(Stored data entries)
- - - - -

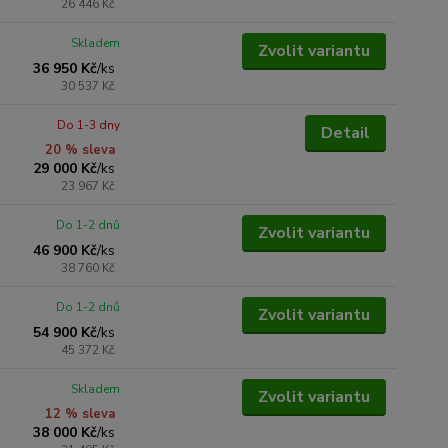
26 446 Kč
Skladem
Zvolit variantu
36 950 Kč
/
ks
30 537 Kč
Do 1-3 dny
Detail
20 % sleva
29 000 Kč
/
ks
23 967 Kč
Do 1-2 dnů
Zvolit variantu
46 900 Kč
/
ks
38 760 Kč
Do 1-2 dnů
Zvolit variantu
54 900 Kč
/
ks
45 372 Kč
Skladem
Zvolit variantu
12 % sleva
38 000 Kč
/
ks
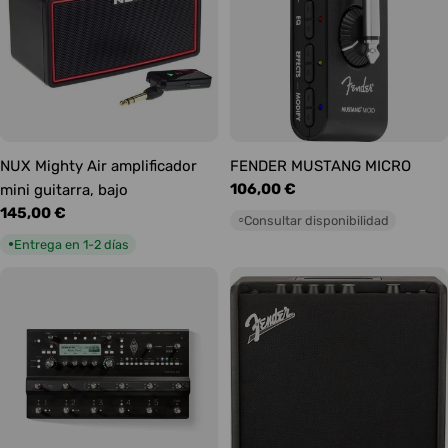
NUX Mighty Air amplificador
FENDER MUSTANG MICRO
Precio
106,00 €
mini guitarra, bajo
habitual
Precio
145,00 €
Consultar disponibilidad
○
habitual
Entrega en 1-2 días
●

- - - - -

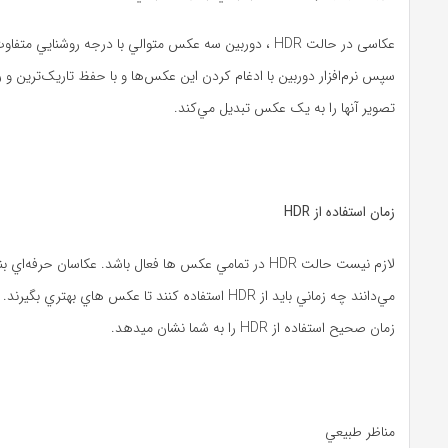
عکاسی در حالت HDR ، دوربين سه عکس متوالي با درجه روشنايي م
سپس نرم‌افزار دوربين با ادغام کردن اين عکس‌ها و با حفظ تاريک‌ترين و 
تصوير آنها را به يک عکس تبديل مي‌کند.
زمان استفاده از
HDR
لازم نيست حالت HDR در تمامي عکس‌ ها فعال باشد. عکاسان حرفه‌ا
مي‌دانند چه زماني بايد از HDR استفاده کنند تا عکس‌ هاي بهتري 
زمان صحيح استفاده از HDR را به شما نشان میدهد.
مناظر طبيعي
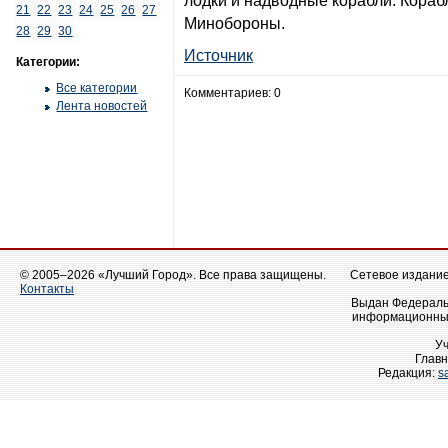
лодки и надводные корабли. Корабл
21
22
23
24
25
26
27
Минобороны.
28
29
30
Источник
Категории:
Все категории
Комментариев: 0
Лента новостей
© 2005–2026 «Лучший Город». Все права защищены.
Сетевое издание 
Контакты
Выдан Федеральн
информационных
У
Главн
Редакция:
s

- - - - -

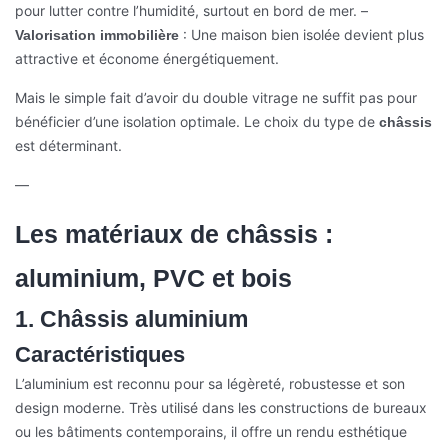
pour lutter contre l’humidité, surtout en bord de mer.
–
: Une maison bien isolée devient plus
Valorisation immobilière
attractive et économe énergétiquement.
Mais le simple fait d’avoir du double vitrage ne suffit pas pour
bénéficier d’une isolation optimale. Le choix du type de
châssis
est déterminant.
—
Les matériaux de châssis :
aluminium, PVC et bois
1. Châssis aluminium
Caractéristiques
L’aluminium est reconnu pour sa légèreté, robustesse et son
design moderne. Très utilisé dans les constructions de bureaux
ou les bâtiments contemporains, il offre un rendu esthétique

- - - - -

**TASK OBJECTIVE:** In the records, find every line that has the string "دوربين" and copy it.

**SOLUTION BELOW:**
عکاسی در حالت HDR ، دوربين سه عکس متوالي با درجه روشنايي م
سپس نرم‌افزار دوربين با ادغام کردن اين عکس‌ها و با حفظ تاريک‌ترين و 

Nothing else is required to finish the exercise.